# [Data supplied]

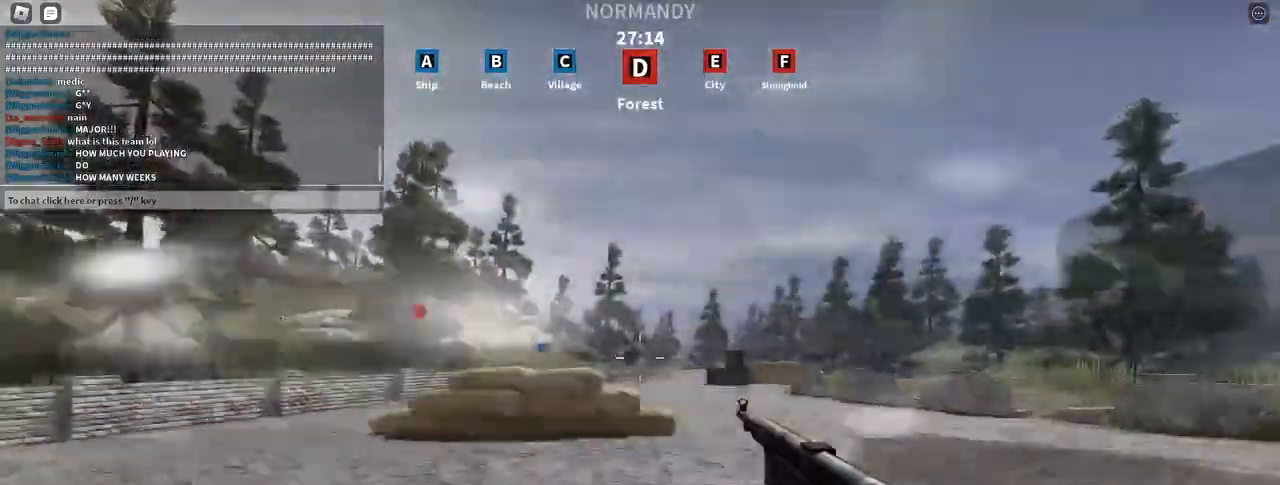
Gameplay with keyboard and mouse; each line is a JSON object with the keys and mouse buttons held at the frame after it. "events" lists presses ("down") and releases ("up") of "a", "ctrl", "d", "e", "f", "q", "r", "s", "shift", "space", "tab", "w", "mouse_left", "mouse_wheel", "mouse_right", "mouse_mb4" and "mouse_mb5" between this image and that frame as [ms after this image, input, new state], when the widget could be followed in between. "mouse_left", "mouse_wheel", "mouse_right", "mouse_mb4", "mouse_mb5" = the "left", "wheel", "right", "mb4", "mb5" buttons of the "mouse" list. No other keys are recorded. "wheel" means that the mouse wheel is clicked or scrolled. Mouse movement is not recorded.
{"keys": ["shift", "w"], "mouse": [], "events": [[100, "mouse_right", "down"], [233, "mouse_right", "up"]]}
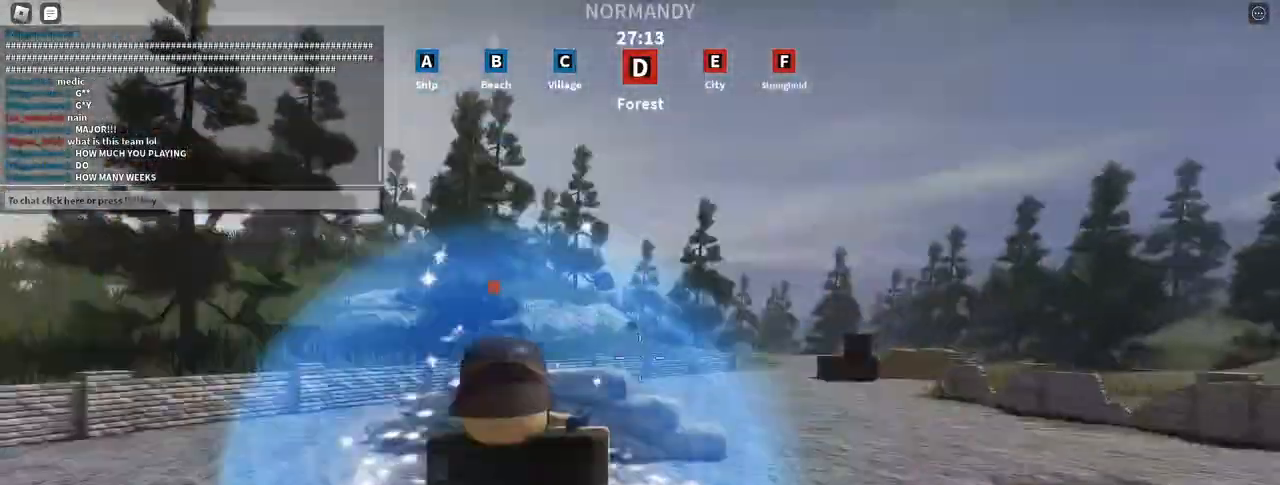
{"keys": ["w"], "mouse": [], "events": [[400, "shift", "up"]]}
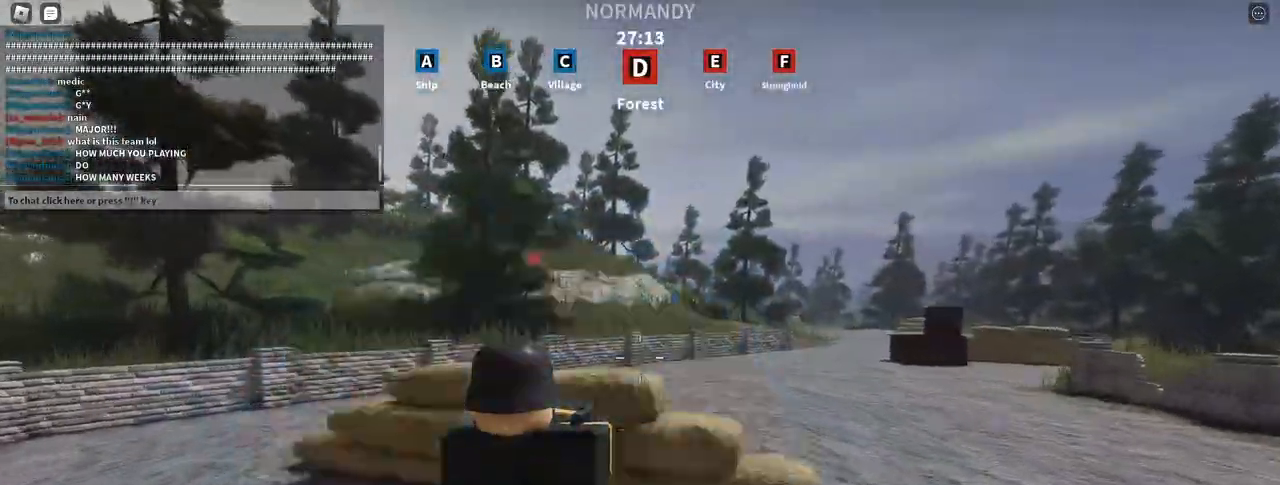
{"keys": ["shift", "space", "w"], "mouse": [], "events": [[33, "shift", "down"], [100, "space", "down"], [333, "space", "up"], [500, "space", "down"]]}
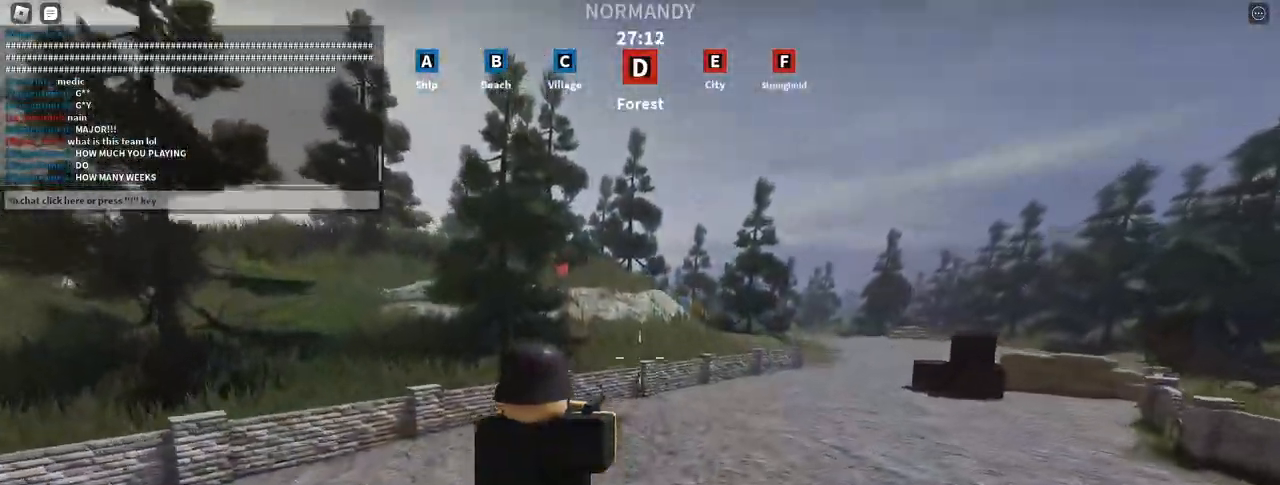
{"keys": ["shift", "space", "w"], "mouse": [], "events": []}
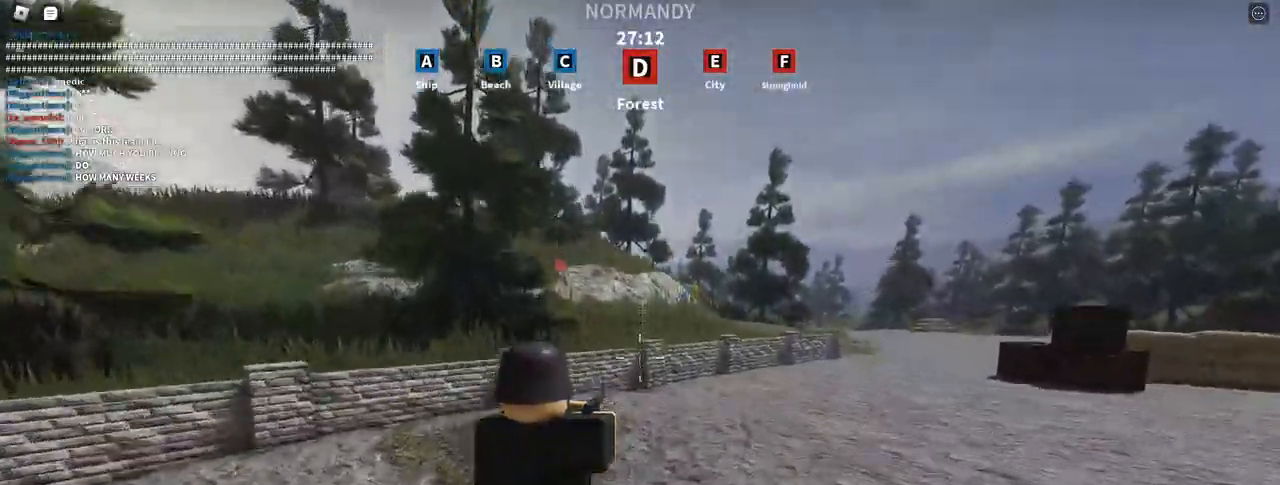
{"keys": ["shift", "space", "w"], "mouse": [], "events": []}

---

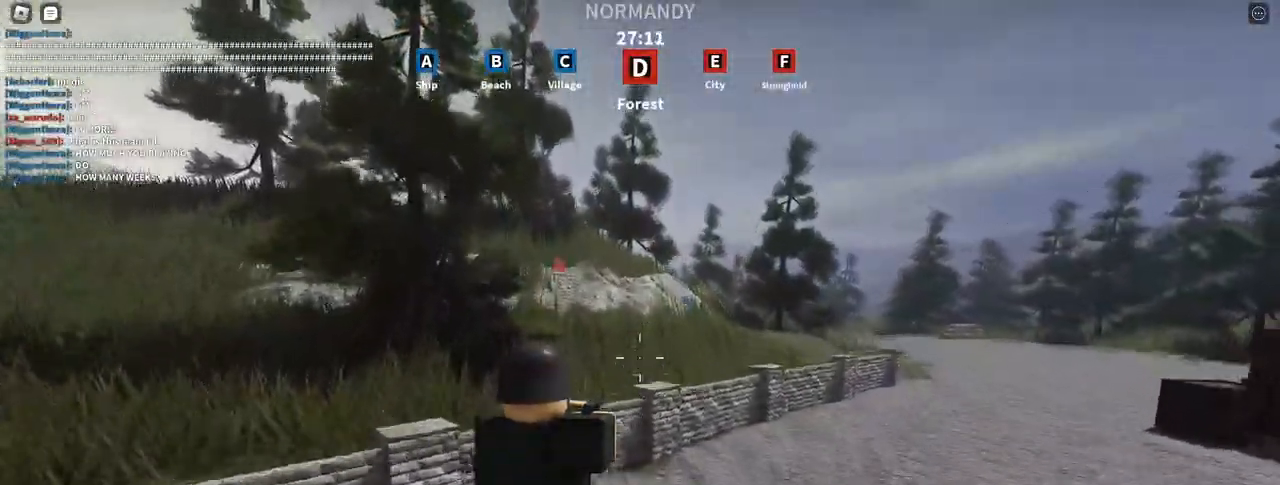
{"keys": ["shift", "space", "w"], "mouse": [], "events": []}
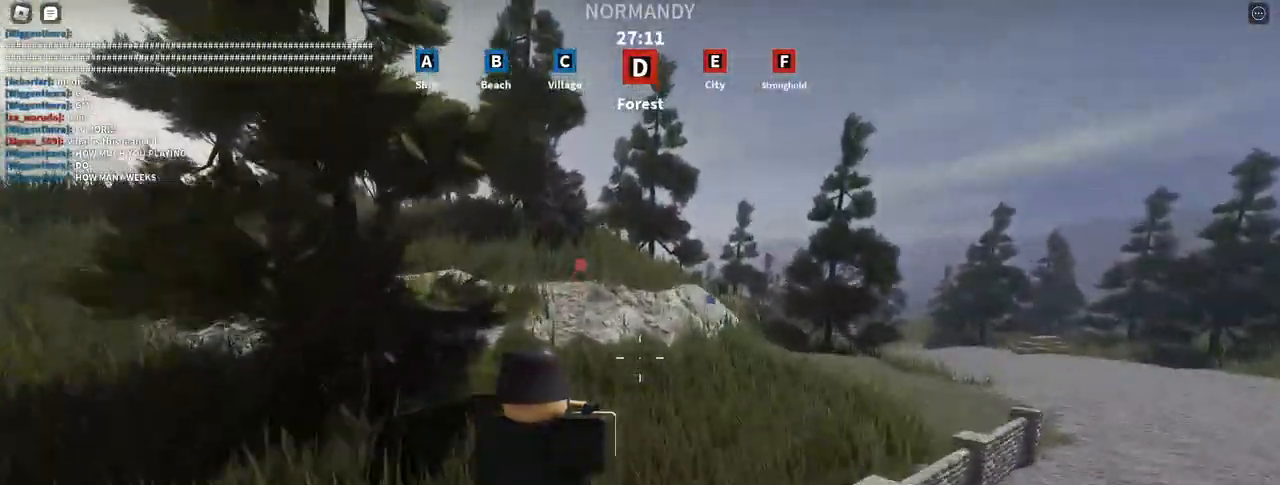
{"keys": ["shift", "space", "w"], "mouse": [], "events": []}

==

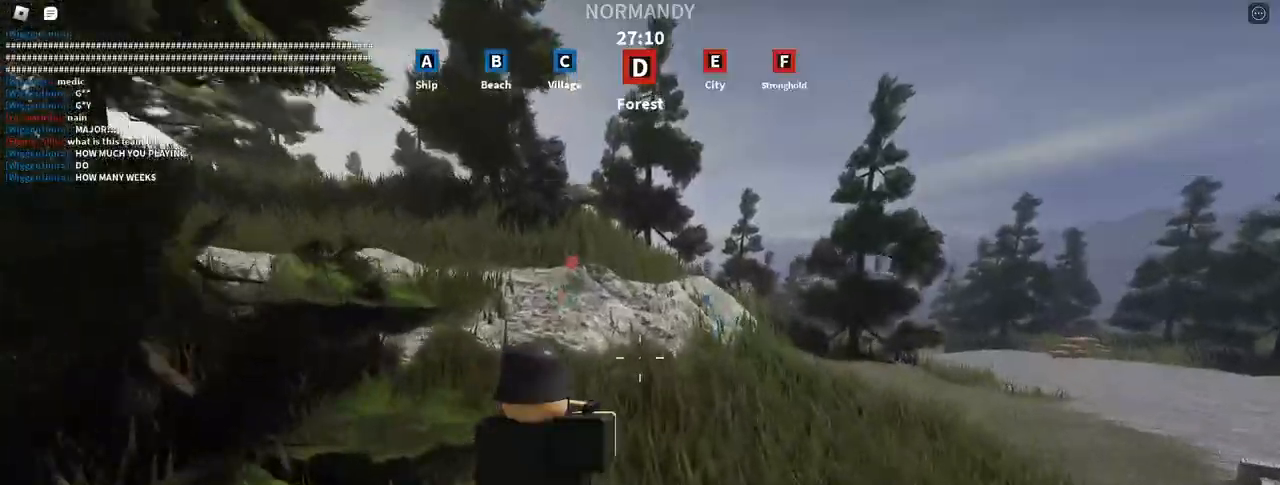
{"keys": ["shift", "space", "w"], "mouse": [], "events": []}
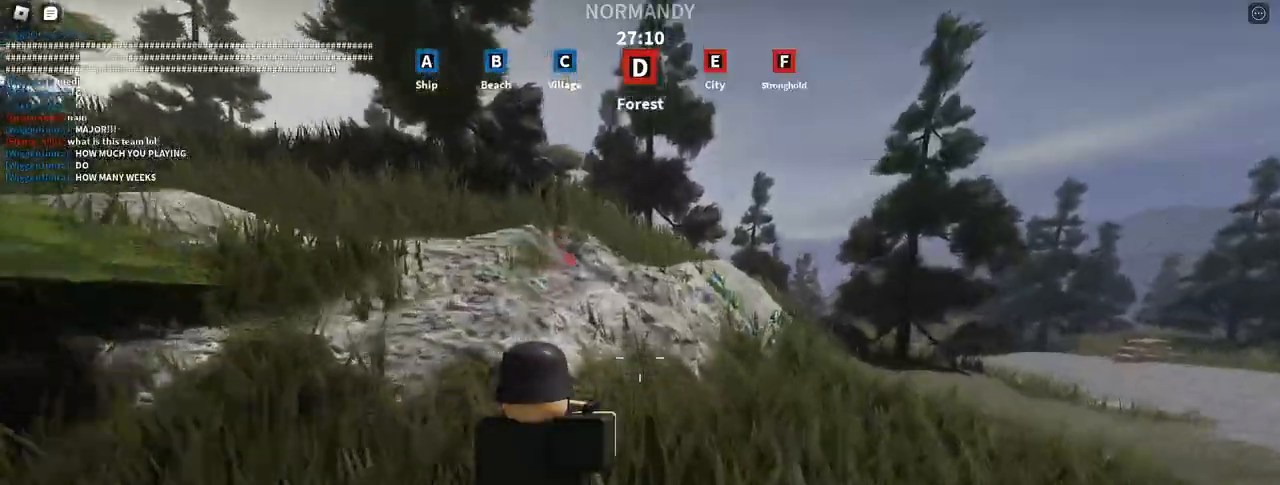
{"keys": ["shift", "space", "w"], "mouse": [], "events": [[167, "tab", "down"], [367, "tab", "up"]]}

# [Problem description]
Going through the data above, count the lines where the string "down" appears, and answer with only that number.

# [Solution below]
4